Sebbene non fosse semplice lavorare con un genio e sregolatezza come Paolo Villaggio, anche da parte dell’ex leader di Forza Italia vi era rispetto nei confronti di quello che, prima di tutto, fu anche suo impiegato. Alla scomparsa del comico avvenuta nel 2017, Berlusconi lo ricordò con una lettera piena d’affetto pubblicata su Il Giornale. Eccone alcuni estratti.

Caro Paolo, ora in cielo starai facendo sorridere gli angeli. Ma a noi, su questa terra, mancherà il tuo modo di prenderti e prenderci in giro, la tua maschera da commedia dell’arte, che sembra ingenua e spensierata ma in realtà inchioda i nostri vizi e le nostre debolezze.

Sono orgoglioso di averti avuto nella nostra squadra. Eppure non eri privo di difetti. Non userò con te la vecchia regola latina de mortuis nihil nisi bonum: hai troppo senso dell’ umorismo per apprezzarla. Per esempio diciamo che non eri un modello di precisione. Ma avevi un modo talmente simpatico di farti perdonare che non era possibile arrabbiarsi con te. Una volta avevi mancato una scadenza importante per una produzione, mettendoci in difficoltà, e da contratto rischiavi una multa salata. Non dimenticherò mai quando ti vidi entrare carponi nella mia stanza abbracciandomi una gamba per chiedere perdono con la inconfondibile voce di Fracchia: «Sire, pietà!». Nemmeno a fermarlo o a far finta di essere arrabbiato. Non ci fu nessuna multa, anzi finì con un abbraccio.

Tu ed io non avevamo le stesse idee politiche ma riconosco volentieri che non avevi timori reverenziali verso nessuno. Hai messo alla berlina per esempio la Corazzata Potemkin, un film simbolo dell’ ideologia comunista, e soprattutto i tanti conformisti che facevano finta di apprezzarlo, proprio quando l’ egemonia culturale della sinistra era assoluta, e ti sarebbe stato più facile accodarti in silenzio. Non ce ne sono state tante, di persone libere come te, in un Paese nel quale la satira si fa solo verso chi non costituisce un pericolo. Anche per questo, caro Paolo, da oggi l’ Italia senza di te è un po’ più triste.
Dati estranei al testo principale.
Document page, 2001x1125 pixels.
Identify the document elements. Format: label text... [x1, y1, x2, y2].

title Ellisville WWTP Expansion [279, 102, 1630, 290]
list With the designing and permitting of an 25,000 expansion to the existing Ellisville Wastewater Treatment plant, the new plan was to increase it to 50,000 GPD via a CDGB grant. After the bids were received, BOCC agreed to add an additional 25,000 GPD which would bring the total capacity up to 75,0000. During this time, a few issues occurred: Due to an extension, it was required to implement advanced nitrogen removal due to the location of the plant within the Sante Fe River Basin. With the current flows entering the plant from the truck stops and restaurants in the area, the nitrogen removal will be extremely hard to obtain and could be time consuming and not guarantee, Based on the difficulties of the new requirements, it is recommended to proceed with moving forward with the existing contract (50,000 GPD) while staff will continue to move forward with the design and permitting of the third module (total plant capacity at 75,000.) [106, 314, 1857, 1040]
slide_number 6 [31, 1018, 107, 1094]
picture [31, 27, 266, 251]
In conclusione, a una parte di noi piace considerare la scena finale di Fantozzi – Il ritorno come uno degli ultimi sberleffi di un comico che anticipava gli eventi. Con una risata o una parodia sapeva sempre come sarebbe andata a finire la storia. E in questo caso, magari per alcuni non proprio in paradiso, si può dire che l’incontro ci sembra proprio un déjà vu.